**ASSIGNMENT:** Go through the listing beneath this task and return every line that carries the string "click".

**RECORDS TO PROCESS:**
****

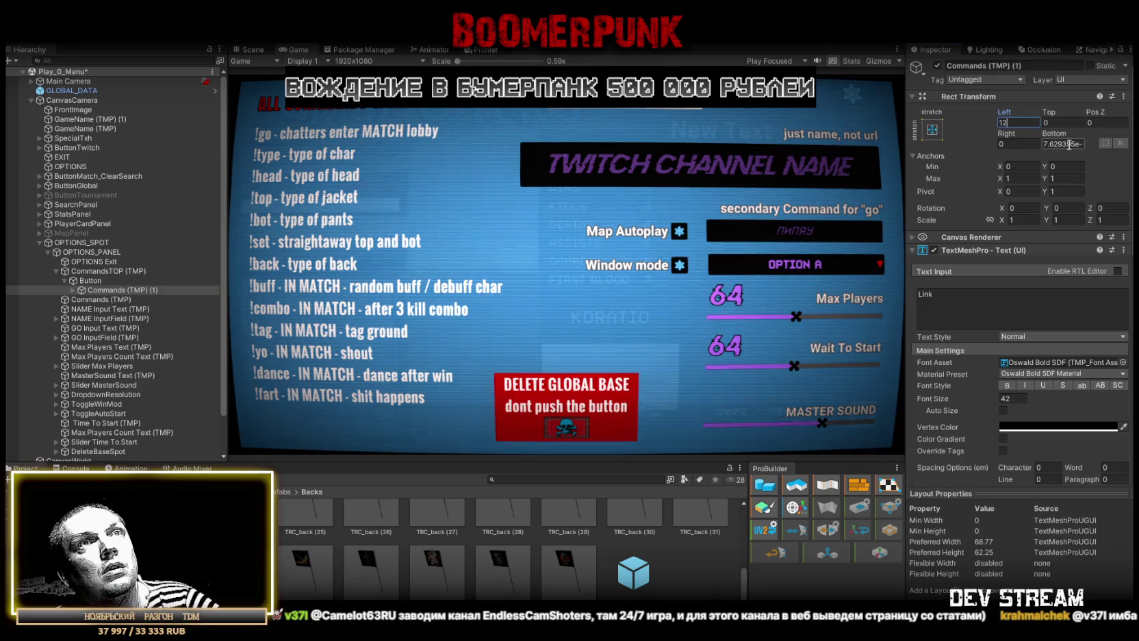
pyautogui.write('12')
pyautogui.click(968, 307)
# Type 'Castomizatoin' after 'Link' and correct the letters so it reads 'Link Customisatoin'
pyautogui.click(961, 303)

****

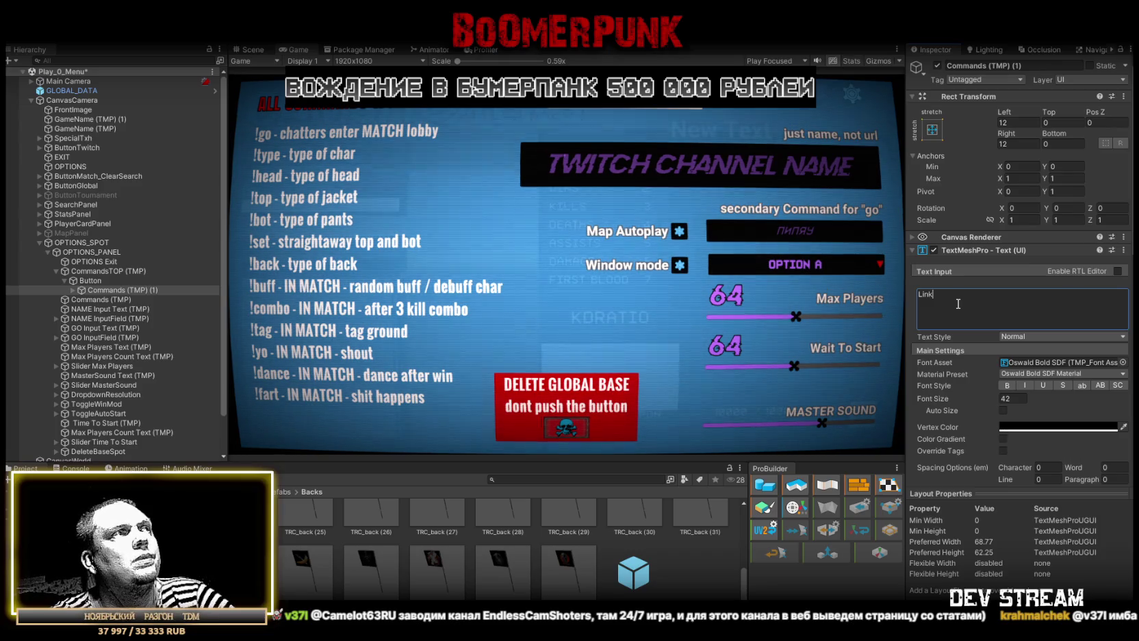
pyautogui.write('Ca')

****

**SOLUTION FOR THIS TASK:**
pyautogui.click(968, 307)
pyautogui.click(961, 303)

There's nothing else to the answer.